Please note: I’m on R version 4.4.1 . The standard adabag package only works on R up to 3.5ins

Experiment One - lightweight AdaBoost

Hypothesis: A lightweight AdaBoost model using only a few scaled numeric features and one categorical variable will provide provide a strong F1 score.

Features: age, duration, campaign, job, y

Preprocessing: scale() on numeric features

Metric: F1 Score

boosted <- bank_additional_full_csv %>% mutate_if(is.character, as.factor)
boosted <- boosted %>% select(age, duration, campaign, job, y)

boost_nums <- c("age", "duration", "campaign")
boosted[boost_nums] <- scale(boosted[boost_nums])

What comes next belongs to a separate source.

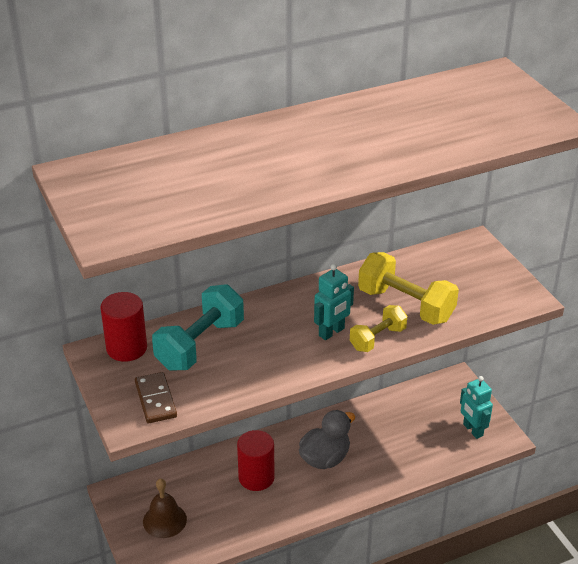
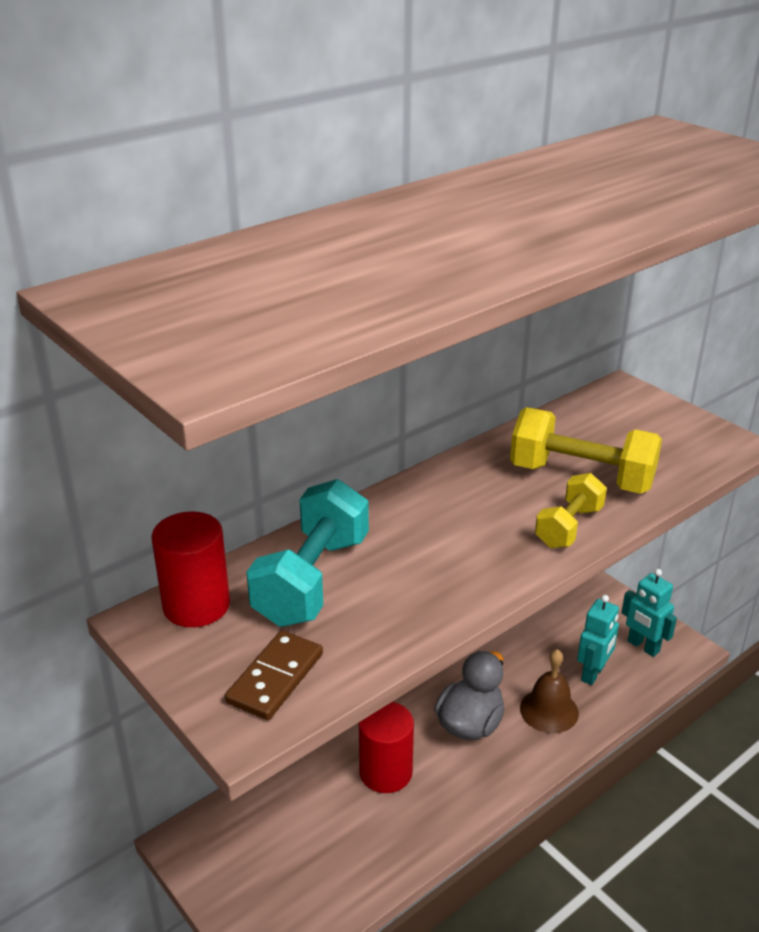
camera: 15 degrees left, 5 degrees down
(156, 400) = (275, 678): brown domino -> brown domino turned 60 degrees clockwise
(164, 520) = (272, 869): brown bell -> brown bell (549, 710)
(332, 332) = (499, 529): turquoise robot -> turquoise robot (593, 673)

split_boost <- createDataPartition(boosted$y, p=0.8, list=FALSE)
train_boost <- boosted[split_boost,]
test_boost <- boosted[-split_boost,]

boosting <- ada(y ~ ., data=train_boost, iter=50, nu=0.1, control=rpart.control(maxdepth=1))
predict_boost <- predict(boosting, test_boost)

pred_b <- predict_boost
truth_b <- test_boost$y

f1_boost <- function(pred, true) {
  cm <- table(pred, true)
  precision <- diag(cm) / colSums(cm)
  recall <- diag(cm) / rowSums(cm)
  f1 <- 2 * ((precision * recall) / (precision + recall))
  mean(f1, na.rm=TRUE)
}

cat("Experiment 1: scaled numeric features \n")

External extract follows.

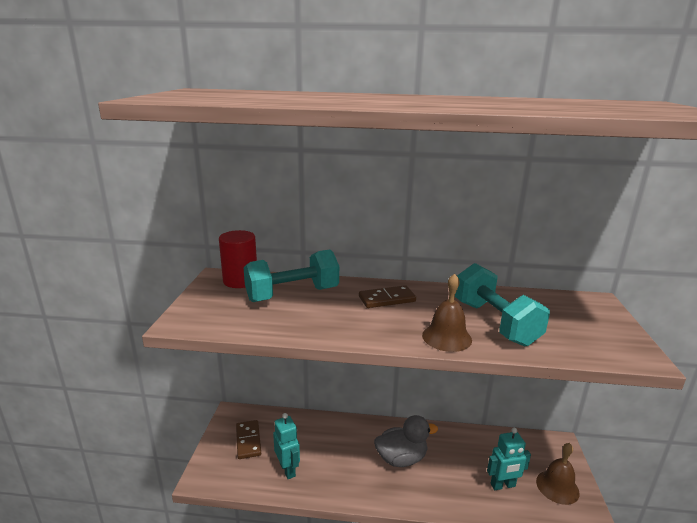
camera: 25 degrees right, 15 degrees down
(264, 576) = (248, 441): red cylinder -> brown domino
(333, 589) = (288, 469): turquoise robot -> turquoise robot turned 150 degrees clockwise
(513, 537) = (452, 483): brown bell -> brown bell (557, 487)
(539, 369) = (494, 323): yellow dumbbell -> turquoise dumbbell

## Experiment 1: scaled numeric features

cat("F1 Score:", round(f1_boost(pred_b, truth_b), 4), "\n")

## F1 Score: 0.9403

Experiment two - expanded feature set

Features: age, duration, campaign, pdays, previous, job, education, contact, y

Preprocessing: Min-max normalization on numeric features

Metric: Precision

boosted2 <- bank_additional_full_csv %>% mutate_if(is.character, as.factor)
boosted2 <- boosted2 %>% select(age, duration, campaign, pdays, previous, job, education, contact, y)

boost_nums2 <- c("age", "duration", "campaign", "pdays", "previous")
boosted2[boost_nums2] <- as.data.frame(lapply(boosted2[boost_nums2], function(x) (x - min(x)) / (max(x) - min(x))))

split_boost2 <- createDataPartition(boosted2$y, p=0.8, list=FALSE)
train_boost2 <- boosted2[split_boost2,]
test_boost2 <- boosted2[-split_boost2,]

boosting2 <- ada(y ~ ., data=train_boost2, iter=50, nu=0.1, control=rpart.control(maxdepth=1))
predict_boost2 <- predict(boosting2, test_boost2)

conf_boost2 <- confusionMatrix(predict_boost2, test_boost2$y, positive="yes")

cat("Experiment 2: AdaBoost with normalization and more categories:\n")

## Experiment 2: AdaBoost with normalization and more categories:

cat("Precision:", round(conf_boost2$byClass["Precision"], 4), "\n")

## Precision: 0.8837